Each line of the records is to be returned verbatim, with the images omitted.

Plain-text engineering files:

_ _ _ _ _

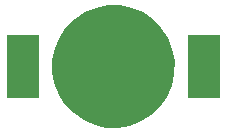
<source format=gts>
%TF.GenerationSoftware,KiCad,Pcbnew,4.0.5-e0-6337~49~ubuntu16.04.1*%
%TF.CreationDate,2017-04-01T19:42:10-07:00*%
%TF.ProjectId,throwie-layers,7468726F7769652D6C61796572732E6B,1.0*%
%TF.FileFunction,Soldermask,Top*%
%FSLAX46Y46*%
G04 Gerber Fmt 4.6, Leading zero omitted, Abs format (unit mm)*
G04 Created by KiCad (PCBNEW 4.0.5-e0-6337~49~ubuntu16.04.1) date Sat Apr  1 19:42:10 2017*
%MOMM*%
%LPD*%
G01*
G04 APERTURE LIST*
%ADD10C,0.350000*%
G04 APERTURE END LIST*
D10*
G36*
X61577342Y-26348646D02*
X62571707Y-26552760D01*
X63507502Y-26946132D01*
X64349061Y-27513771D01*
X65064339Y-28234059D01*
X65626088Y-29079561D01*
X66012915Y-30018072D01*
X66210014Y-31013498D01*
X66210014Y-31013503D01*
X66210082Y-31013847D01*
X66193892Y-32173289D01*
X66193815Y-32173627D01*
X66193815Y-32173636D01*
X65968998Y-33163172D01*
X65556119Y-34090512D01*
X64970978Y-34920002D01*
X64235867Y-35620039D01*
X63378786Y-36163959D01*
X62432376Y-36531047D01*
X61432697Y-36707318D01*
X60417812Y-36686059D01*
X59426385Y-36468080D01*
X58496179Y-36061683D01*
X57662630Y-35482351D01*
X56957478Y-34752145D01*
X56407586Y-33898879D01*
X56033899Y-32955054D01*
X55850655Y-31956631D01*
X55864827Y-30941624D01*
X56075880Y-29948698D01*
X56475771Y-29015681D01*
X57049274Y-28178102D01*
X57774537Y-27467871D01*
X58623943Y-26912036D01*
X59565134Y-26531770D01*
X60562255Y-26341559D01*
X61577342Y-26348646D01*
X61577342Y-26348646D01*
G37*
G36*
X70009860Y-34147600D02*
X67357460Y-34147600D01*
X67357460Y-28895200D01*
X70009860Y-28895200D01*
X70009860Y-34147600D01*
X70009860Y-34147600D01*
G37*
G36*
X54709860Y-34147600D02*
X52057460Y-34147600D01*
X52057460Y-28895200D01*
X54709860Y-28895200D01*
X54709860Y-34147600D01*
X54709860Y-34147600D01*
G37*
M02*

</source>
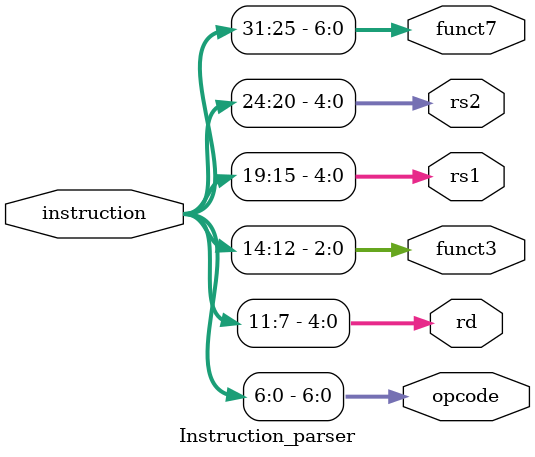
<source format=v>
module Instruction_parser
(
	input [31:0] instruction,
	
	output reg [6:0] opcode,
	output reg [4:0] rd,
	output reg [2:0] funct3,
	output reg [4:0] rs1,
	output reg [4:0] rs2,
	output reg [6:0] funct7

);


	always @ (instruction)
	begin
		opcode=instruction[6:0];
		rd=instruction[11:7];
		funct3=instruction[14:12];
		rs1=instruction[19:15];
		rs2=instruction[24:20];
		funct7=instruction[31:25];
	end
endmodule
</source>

_ _ _ _ _

» Task answer:
<source format=gts>
%TF.GenerationSoftware,KiCad,Pcbnew,4.0.5-e0-6337~49~ubuntu16.04.1*%
%TF.CreationDate,2017-04-01T19:42:10-07:00*%
%TF.ProjectId,throwie-layers,7468726F7769652D6C61796572732E6B,1.0*%
%TF.FileFunction,Soldermask,Top*%
%FSLAX46Y46*%
G04 Gerber Fmt 4.6, Leading zero omitted, Abs format (unit mm)*
G04 Created by KiCad (PCBNEW 4.0.5-e0-6337~49~ubuntu16.04.1) date Sat Apr  1 19:42:10 2017*
%MOMM*%
%LPD*%
G01*
G04 APERTURE LIST*
%ADD10C,0.350000*%
G04 APERTURE END LIST*
D10*
G36*
X61577342Y-26348646D02*
X62571707Y-26552760D01*
X63507502Y-26946132D01*
X64349061Y-27513771D01*
X65064339Y-28234059D01*
X65626088Y-29079561D01*
X66012915Y-30018072D01*
X66210014Y-31013498D01*
X66210014Y-31013503D01*
X66210082Y-31013847D01*
X66193892Y-32173289D01*
X66193815Y-32173627D01*
X66193815Y-32173636D01*
X65968998Y-33163172D01*
X65556119Y-34090512D01*
X64970978Y-34920002D01*
X64235867Y-35620039D01*
X63378786Y-36163959D01*
X62432376Y-36531047D01*
X61432697Y-36707318D01*
X60417812Y-36686059D01*
X59426385Y-36468080D01*
X58496179Y-36061683D01*
X57662630Y-35482351D01*
X56957478Y-34752145D01*
X56407586Y-33898879D01*
X56033899Y-32955054D01*
X55850655Y-31956631D01*
X55864827Y-30941624D01*
X56075880Y-29948698D01*
X56475771Y-29015681D01*
X57049274Y-28178102D01*
X57774537Y-27467871D01*
X58623943Y-26912036D01*
X59565134Y-26531770D01*
X60562255Y-26341559D01*
X61577342Y-26348646D01*
X61577342Y-26348646D01*
G37*
G36*
X70009860Y-34147600D02*
X67357460Y-34147600D01*
X67357460Y-28895200D01*
X70009860Y-28895200D01*
X70009860Y-34147600D01*
X70009860Y-34147600D01*
G37*
G36*
X54709860Y-34147600D02*
X52057460Y-34147600D01*
X52057460Y-28895200D01*
X54709860Y-28895200D01*
X54709860Y-34147600D01*
X54709860Y-34147600D01*
G37*
M02*

</source>
<source format=v>
module Instruction_parser
(
	input [31:0] instruction,
	
	output reg [6:0] opcode,
	output reg [4:0] rd,
	output reg [2:0] funct3,
	output reg [4:0] rs1,
	output reg [4:0] rs2,
	output reg [6:0] funct7

);


	always @ (instruction)
	begin
		opcode=instruction[6:0];
		rd=instruction[11:7];
		funct3=instruction[14:12];
		rs1=instruction[19:15];
		rs2=instruction[24:20];
		funct7=instruction[31:25];
	end
endmodule
</source>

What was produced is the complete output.